There is no guarantee that the announced second meeting the top leaders of the United States and the Democratic People's Republic of Korea will produce anything substantive, or live up to either side's – or the rest of the world's – expectations.

But that should not prevent us from accepting the upcoming summit between US President Donald Trump and DPRK leader Kim Jong-un as another step forward. At least in the sense of keeping the denuclearization process alive.

Despite worries that the United States president's eagerness for a "win" may undermine US strategic interests, it may be essential for opening up a new phase featuring meaningful interaction.

Trump needs something worth boasting about as he is under pressure from the partial government shutdown over the funding for his wall on the border with Mexico and the "Russian connection" investigation.

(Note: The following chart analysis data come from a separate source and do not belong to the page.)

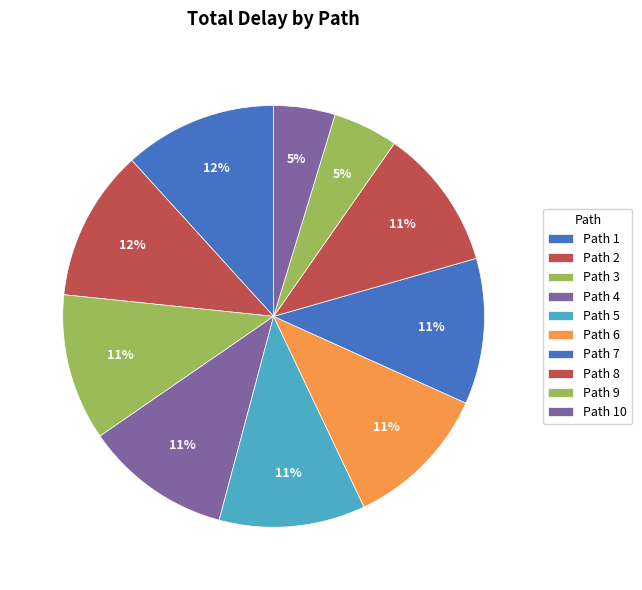

Is the sum of Path 1 and Path 7 greater than half?

No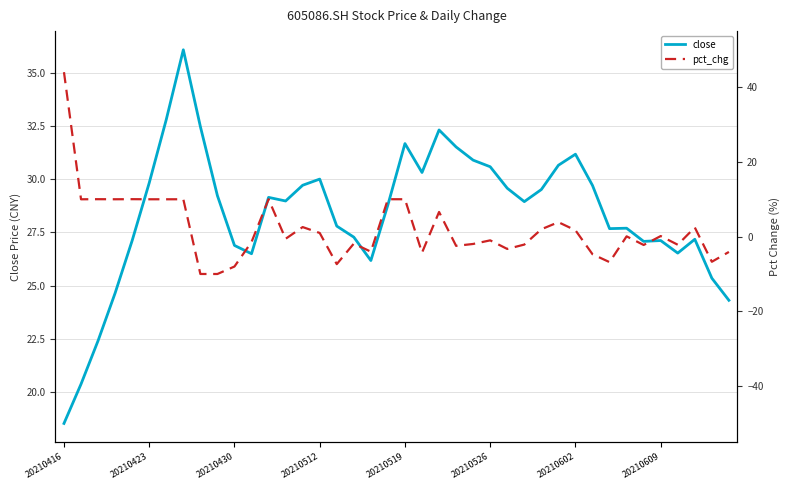

What is the highest value of the close series?

36.1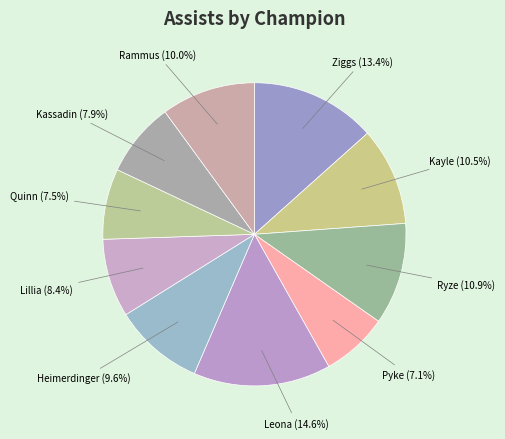

How many slices are in this pie chart?

10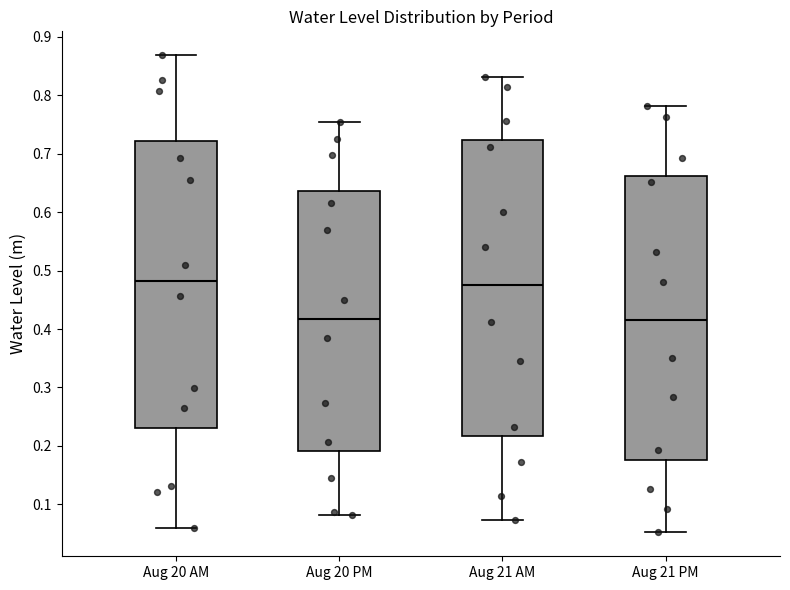

Reading left to right, read every box against the y-axis: the position of its median line, the range the box covers, and the ends of its whiskers. The values are not printed on the chart, so give them approximately, as read against the axis.

Aug 20 AM: median 0.48, box 0.23 to 0.72, whiskers 0.06 to 0.87
Aug 20 PM: median 0.42, box 0.19 to 0.64, whiskers 0.08 to 0.75
Aug 21 AM: median 0.48, box 0.22 to 0.72, whiskers 0.07 to 0.83
Aug 21 PM: median 0.42, box 0.18 to 0.66, whiskers 0.05 to 0.78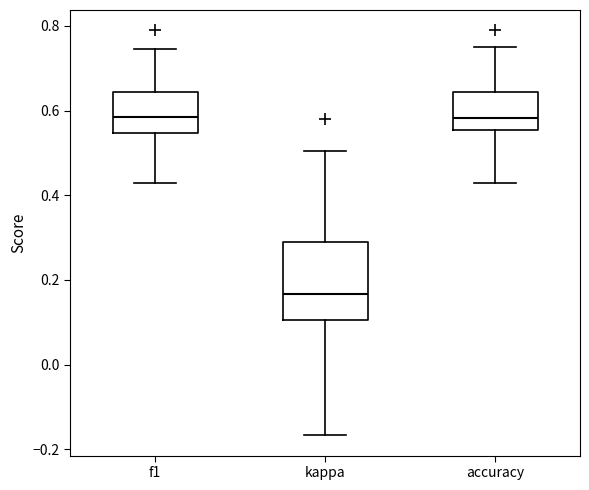

Which box is the tallest, from its lower edge to its upper edge?

kappa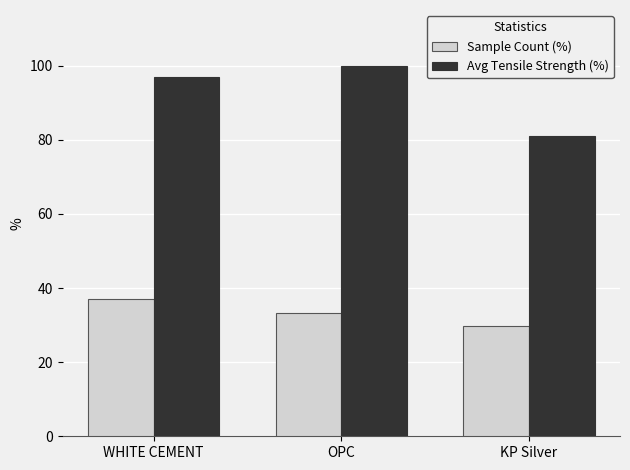

Reading left to right, transcribe all the data shown in this chart.

Sample Count (%): 37.0	33.3	29.6
Avg Tensile Strength (%): 96.8	100.0	81.1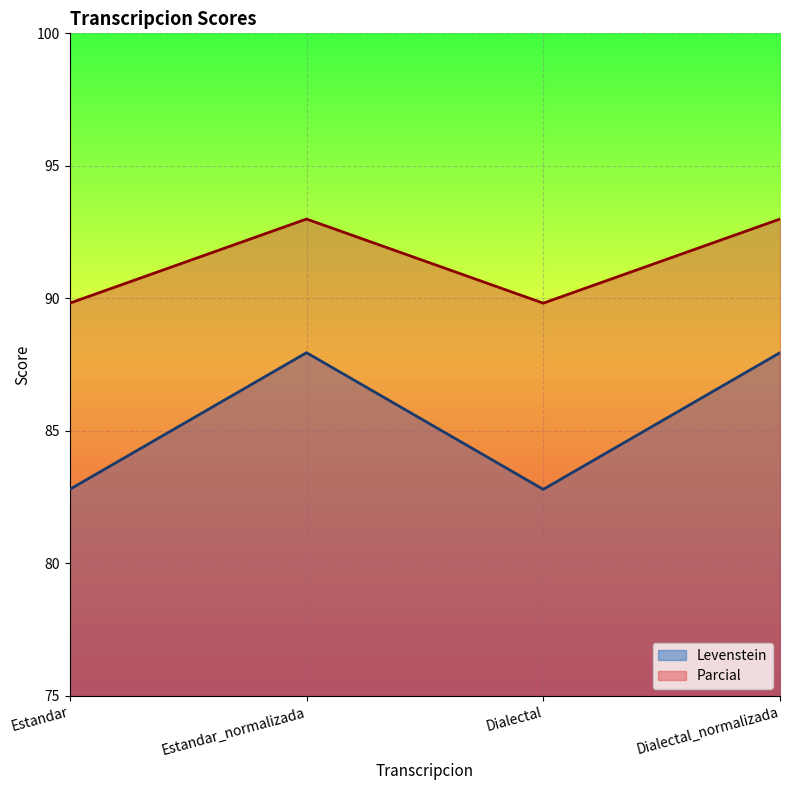

True or false: Parcial and Levenstein cross at least once.

False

But Kim also needs a positive outcome, as the DPRK's economy continues to suffer under United Nations sanctions, which simultaneously constrain his rapid détente with the Republic of Korea.

Considering that shared eagerness, the question then becomes whether, or to what extent, Trump and Kim can break the current stalemate at their coming summit.

That the US president agreed to a second summit following a face-to-face meeting with the DPRK's top denuclearization negotiator Kim Yong-chol should be a signal he at least has an idea about what the next steps will be. A second summit ending without any tangible outcomes will put himself in an even more awkward position.

But for this meeting to be productive, the two parties will have to demonstrate a shared political will to get real about what they promised last time.

Things may easily return to the apparently circular quarrel over what constitutes meaningful moves, or reciprocity. That is precisely what this summit should strive to tackle. Without breaking that endless circle, denuclearization negotiations will go nowhere.

For the summit to be worthwhile, the two leaders must make serious endeavors to bridge the gap between their governments' stances on how denuclearization should proceed. Washington's desire for swift, independently verifiable, irreversible denuclearization has proven unrealistic. Pyongyang's calls for reciprocity remain unanswered.

Since Pyongyang has gone the extra mile to prove its sincerity, Washington must consider beginning to reciprocate.

Since denuclearization of the Korean Peninsula appears increasingly likely to be a phased process, it would do no harm to any party for that process to start with the formal ending of the nominal state of war.

That is a very low-cost way to attain a feat of potentially historic importance.